Rooker is still technically a rookie/prospect, but being that he had already debuted in 2020 and would likely have exceeded the minimum 150 at-bats if not for breaking his forearm he was left out of this group. The Twins have Alex Kirilloff (#26 prospect in all of baseball), Trevor Larnach (#80 prospect in all of baseball), and Travis Blankenhorn (#17 Twins prospect in 2020) who are all ready for their shot at the big leagues despite the circumstances of 2020. The challenge of having any one of these guys on the roster, Rooker included, is making sure they are getting consistent playing time, as it would be wasteful to have them sitting on the bench more than once or twice a week.
Kirilloff, of course, became the first player ever to make their Major League debut by starting in a playoff game.

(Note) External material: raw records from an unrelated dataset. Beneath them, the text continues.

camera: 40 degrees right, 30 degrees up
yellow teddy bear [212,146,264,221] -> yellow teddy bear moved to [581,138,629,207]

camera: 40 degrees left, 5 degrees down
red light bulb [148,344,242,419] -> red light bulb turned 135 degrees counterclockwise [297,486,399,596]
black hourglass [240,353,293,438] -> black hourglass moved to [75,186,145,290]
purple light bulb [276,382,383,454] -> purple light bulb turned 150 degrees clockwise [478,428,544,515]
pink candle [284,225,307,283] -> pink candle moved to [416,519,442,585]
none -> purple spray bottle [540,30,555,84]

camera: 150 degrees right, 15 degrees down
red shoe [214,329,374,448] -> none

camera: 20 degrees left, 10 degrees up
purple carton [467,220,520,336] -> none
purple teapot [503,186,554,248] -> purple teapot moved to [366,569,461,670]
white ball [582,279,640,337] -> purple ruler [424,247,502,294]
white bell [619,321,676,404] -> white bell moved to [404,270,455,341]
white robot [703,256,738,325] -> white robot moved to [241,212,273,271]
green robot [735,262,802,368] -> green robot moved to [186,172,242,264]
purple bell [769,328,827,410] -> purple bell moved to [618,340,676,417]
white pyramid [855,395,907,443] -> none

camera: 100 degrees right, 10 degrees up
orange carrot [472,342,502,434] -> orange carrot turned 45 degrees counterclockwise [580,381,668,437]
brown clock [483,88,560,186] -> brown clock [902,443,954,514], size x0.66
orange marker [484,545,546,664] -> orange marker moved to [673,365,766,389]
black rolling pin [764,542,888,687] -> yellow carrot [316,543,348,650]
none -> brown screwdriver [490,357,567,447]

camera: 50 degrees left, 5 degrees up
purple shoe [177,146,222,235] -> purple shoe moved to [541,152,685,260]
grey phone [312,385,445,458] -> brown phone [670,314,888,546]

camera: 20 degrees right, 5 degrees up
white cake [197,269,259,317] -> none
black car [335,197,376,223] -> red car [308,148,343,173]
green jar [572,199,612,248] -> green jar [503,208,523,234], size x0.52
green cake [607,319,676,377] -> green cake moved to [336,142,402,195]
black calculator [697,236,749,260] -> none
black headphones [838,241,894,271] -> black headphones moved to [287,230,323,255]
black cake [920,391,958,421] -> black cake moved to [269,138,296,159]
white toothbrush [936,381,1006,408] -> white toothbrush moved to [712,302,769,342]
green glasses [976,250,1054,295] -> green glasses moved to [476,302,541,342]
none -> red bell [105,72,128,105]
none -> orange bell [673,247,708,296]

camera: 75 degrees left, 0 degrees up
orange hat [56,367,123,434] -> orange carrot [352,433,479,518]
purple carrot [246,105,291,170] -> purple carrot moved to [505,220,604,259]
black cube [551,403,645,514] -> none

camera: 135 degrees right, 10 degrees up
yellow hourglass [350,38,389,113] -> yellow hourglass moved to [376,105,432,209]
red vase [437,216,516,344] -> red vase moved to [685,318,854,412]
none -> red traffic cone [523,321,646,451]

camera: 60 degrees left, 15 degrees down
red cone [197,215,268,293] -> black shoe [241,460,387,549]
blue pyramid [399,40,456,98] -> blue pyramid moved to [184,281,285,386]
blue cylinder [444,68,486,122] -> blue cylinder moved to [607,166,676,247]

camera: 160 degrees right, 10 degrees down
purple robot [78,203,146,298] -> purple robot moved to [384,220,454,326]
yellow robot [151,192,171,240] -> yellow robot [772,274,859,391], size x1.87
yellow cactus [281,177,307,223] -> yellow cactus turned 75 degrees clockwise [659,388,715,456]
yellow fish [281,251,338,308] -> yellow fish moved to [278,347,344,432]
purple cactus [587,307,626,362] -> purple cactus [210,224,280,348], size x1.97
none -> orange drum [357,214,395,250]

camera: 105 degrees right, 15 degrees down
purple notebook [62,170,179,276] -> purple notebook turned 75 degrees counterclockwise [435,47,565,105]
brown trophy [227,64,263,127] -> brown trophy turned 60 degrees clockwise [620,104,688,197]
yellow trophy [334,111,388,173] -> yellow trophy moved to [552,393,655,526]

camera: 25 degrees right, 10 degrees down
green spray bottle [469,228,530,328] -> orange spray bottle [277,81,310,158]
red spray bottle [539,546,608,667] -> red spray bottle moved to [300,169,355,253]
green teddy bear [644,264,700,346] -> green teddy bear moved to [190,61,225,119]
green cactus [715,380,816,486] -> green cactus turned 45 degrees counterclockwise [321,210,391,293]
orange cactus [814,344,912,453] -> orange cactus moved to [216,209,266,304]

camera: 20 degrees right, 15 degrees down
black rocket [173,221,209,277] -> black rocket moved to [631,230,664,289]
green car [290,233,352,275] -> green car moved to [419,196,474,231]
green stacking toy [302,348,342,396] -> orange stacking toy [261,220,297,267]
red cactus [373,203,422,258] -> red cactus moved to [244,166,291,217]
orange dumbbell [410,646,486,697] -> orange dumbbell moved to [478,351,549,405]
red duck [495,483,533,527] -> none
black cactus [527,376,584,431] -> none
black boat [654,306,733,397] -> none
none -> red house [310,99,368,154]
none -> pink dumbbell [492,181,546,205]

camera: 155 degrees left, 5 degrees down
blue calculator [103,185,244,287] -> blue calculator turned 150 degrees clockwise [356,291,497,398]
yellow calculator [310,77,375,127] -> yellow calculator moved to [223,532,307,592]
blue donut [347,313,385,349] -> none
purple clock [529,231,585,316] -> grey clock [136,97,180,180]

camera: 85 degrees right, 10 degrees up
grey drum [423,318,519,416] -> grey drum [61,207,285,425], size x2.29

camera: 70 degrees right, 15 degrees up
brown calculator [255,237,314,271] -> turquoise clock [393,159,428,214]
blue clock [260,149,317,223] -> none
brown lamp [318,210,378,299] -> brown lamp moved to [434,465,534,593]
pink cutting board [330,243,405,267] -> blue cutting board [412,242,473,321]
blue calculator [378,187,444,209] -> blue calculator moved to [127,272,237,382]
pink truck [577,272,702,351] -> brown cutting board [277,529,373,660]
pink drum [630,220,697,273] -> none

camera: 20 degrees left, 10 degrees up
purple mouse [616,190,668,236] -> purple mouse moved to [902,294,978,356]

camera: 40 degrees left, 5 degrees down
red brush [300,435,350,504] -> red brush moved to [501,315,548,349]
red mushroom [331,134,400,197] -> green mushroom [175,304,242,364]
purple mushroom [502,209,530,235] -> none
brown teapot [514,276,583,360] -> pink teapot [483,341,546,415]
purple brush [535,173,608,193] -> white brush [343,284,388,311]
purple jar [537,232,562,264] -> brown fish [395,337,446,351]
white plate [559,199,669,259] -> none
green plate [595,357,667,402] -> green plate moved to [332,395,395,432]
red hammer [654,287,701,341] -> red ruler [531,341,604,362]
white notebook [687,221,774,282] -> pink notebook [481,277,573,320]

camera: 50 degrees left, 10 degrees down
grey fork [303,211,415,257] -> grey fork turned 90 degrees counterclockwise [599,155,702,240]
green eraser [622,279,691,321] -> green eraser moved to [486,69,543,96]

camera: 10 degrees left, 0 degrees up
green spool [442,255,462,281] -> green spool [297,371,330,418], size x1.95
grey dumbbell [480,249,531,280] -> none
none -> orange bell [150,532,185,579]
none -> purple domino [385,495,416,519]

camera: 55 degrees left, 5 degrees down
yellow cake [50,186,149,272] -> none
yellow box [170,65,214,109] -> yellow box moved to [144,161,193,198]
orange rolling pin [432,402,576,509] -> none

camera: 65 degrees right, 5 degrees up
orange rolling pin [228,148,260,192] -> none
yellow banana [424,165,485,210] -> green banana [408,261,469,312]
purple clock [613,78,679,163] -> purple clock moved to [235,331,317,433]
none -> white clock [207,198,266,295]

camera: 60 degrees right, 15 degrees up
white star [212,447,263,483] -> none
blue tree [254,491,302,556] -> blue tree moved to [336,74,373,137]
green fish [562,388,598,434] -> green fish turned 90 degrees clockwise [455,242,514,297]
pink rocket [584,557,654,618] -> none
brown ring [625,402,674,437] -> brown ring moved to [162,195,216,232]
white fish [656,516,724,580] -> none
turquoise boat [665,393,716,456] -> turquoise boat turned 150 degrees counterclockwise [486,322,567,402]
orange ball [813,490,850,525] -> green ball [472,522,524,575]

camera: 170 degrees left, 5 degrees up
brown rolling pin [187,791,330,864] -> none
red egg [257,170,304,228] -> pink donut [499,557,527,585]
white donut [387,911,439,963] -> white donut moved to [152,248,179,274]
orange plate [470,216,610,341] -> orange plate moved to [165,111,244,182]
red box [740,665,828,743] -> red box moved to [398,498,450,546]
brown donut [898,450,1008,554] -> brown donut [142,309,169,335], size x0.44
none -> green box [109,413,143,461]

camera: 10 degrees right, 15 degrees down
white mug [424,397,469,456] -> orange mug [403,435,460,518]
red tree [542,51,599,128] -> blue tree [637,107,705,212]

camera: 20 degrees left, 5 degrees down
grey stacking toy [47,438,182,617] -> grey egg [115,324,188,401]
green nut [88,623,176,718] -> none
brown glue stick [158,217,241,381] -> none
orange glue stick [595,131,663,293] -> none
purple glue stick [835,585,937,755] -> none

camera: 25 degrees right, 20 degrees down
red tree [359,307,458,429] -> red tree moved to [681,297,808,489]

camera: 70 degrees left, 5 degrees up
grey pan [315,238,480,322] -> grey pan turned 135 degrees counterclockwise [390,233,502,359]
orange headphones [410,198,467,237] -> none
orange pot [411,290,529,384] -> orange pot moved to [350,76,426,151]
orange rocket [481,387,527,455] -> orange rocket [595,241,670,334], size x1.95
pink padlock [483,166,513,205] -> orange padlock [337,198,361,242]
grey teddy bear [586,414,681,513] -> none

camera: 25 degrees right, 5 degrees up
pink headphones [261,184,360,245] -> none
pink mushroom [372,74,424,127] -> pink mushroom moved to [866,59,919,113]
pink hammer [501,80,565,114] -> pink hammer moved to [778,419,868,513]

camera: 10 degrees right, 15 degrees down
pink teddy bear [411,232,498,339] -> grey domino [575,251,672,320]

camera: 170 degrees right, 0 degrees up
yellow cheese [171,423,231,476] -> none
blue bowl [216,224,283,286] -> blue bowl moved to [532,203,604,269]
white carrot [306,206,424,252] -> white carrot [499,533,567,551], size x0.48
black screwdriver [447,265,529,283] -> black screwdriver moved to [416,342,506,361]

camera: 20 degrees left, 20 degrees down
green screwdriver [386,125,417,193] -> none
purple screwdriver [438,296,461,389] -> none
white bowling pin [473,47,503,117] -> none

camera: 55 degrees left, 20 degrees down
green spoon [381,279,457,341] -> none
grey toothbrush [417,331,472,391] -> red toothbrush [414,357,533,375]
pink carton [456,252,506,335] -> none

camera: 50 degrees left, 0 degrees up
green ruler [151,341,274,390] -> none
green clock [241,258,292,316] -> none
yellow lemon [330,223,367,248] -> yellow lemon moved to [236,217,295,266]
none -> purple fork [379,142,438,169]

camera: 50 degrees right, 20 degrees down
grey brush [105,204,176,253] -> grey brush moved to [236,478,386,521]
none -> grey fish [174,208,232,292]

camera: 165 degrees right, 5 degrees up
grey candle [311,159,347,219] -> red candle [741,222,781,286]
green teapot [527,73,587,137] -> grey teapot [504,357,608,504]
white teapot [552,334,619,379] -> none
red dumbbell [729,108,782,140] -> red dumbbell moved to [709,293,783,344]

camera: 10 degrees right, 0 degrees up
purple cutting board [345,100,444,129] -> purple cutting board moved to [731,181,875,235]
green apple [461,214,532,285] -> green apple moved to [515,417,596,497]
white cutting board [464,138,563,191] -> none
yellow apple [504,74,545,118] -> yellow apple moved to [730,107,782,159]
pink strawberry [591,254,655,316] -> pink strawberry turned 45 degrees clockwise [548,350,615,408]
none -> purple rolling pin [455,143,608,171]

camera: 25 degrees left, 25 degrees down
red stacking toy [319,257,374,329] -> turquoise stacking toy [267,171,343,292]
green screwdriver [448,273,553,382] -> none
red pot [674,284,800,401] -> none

Furthermore, he is probably the long term solution to left field and expected to be a major part of the Twins organization moving forward. On top of playing either corner outfield position, he’s actually played some first base which gives the Twins some nice versatility. I think the only thing that keeps him off the opening day roster is the Twins playing the service time game, but I’d suspect that we will see him some time this season.
Larnach probably isn’t quite as ready for the Big Leagues as Kiriloff as he’s only had 43 games above High-A ball back in 2019. That said, he has a lot of the same hype and expectations as Kiriloff despite being drafted two years after him. He’s in a tough spot as he’s probably behind the aforementioned players on the depth chart while also competing with Royce Lewis (#17 prospect in all of baseball) who is primarily a middle infielder, but does have some outfield experience. More to come on that ...
Blankenhorn doesn’t have the tools to be an everyday outfielder but will still be competing for a roster spot as a super utility. That said, with Arráez and (probably) Rooker as utility options for the Twins I don’t see him getting at-bats he would need for the Twins. He’s still only 24-years-old and may be the Marwin Gonzalez type for the future, but he’s stuck behind the same group Larnach is.
I think most would be shocked if the Twins made any other moves outside of a relief pitcher, but there also isn’t really anyone out there outside of Jackie Bradley Jr. The Twins already have a logjam in the outfield so signing a free agent just wouldn’t make sense.
Trading for a Starter
One thing I’ll briefly expand upon, is the logjam the Twins currently have and the possible need of improving the rotation at some point. Happ and Shoemaker are solid adds and could provide a lot of value, but the Twins have some young, intriguing prospects mentioned in this article that could allow them to add an even better arm at the deadline. Time will tell.
Who would you like to see in left field? One player specifically or a rotation of players?